▶ **Task to carry out**:
According to the game review, how does Adol damage enemies with his sword?

▶ **Passage for review**:
========
Rock ‘Em, Sock ‘Em Swordfighting
Nihon Falcom, a Japanese developer, isn’t well-known in North America, but localization and publishing company XSEED Games hopes to change that. XSEED is currently publishing games from two major Falcom series, the epic RPG series Legend of Heroes and the action RPG series Ys (pronounced “Yees.”) Ys I & II Chronicles takes gamers to the beginning of the Ys series, introducing us to the courageous wandering flame-haired swordsman, Adol Christin. The two games basically tell a single story, with Ys II beginning immediately after the end of Ys I.
Ys I begins with Adol shipwrecked on a small island kingdom that has been isolated from the rest of the world by a mysterious “stormwall.” There’s the matter of a rampaging demon army to take care of, and Adol sets off to defeat the demons on a journey that will lead him to the mysterious Land of Ys in Ys II. The story is told in snippets, with just enough (and sometimes not enough) information to drive the player forward to the next goal. Fortunately, XSEED has done its usual solid localization job, allowing the personalities of the various colorful characters populating the world to shine through without going over the top with wackiness or Western cultural references. Although the player never spends much time with the secondary characters in the world of Ys, many of them are interesting and memorable, not to mention carefully cataloged in the game’s “notes” menu.
Ys I and II Chronicles looks rather nice for a remake of two games that came out about twenty years ago. Still character portraits and backgrounds feature lovely, anime-style artwork. The towns, character sprites, and monsters are very crisp considering their small size, and some of the boss designs are appropriately grotesque. The wilderness and dungeon tilesets aren’t anything special, but they set the mood for the areas they’re depicting. Unfortunately, they’re also quite repetitive within areas, which doesn’t help when a player gets lost in the sprawling dungeons.
The sound design of the games is a standout, particularly for fans of 1980’s metal music. There are three soundtracks to choose from, but the version created especially for this port by Falcom’s in-house rock band is the highest quality and the most fun to listen to. It’s worth wearing headphones while playing the game, particularly for the metal tracks that play in the game’s combat-oriented areas. They contrast nicely with the haunting pieces that play during slower parts of the game, and add a sense of dynamism to the adventure. The sound effects in battle do what they should, providing satisfying collision sounds when Adol slams into an enemy. There is no voice acting in Ys I and II Chronicles, but considering the large cast of characters with only small amounts of dialogue amongst them, voice acting doesn’t feel necessary.
As it’s an action RPG, the heart of Ys I & II Chronicles is the battle system, which is refreshingly different from the norm. In order to damage enemies with his sword, Adol simply needs to slam into them, no button presses involved. If he hits them head-on, he takes damage, but if he hits them from the back, sides, or at an angle, he does damage. The enemies do their best to attack Adol head-on, so it can be challenging not to take damage. It’s important to learn to kill enemies without taking damage, because the player’s health will not regenerate in dungeons without an HP-regen item equipped, and HP recovery items are in short supply. Fortunately, with practice the player will become adept at the combat system, and there is a simple joy to be found in plowing sideways into hordes of demons. There are also several difficulty levels to choose from, assisting both reflex-impaired gamers and those seeking a hard-core challenge.
========
▶ **Data segment**:

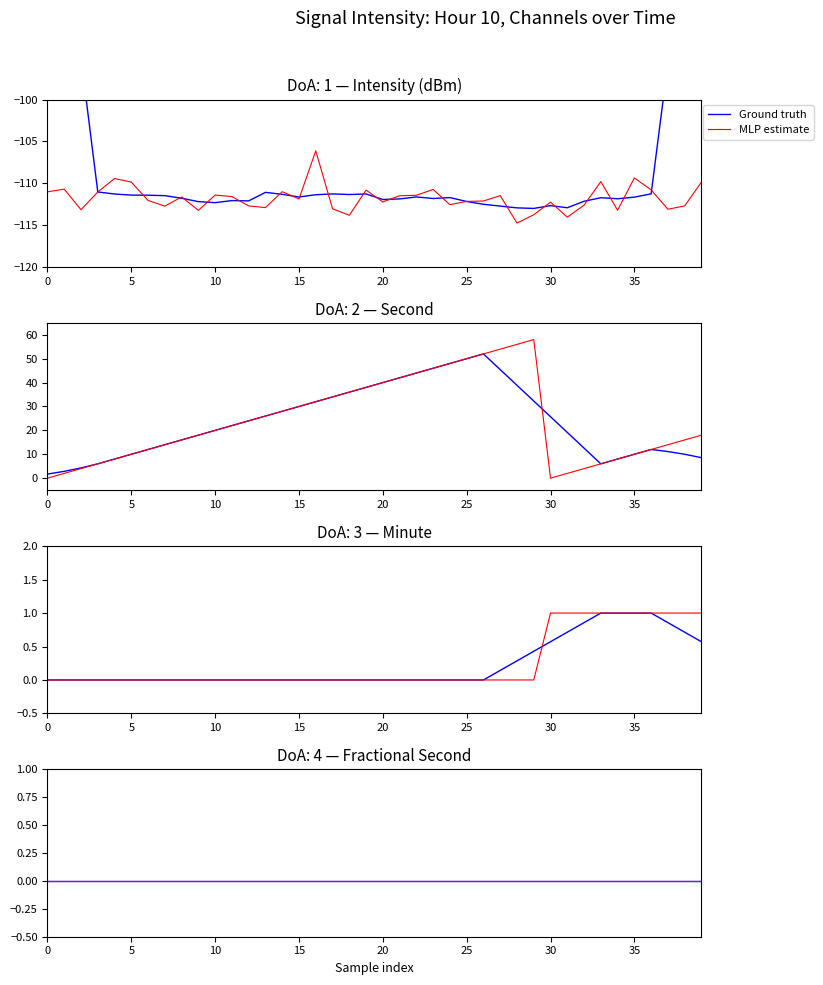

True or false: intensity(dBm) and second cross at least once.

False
========
▶ **Exercise solution**:
He slams into them from the back, the sides, or at an angle, with no button presses involved.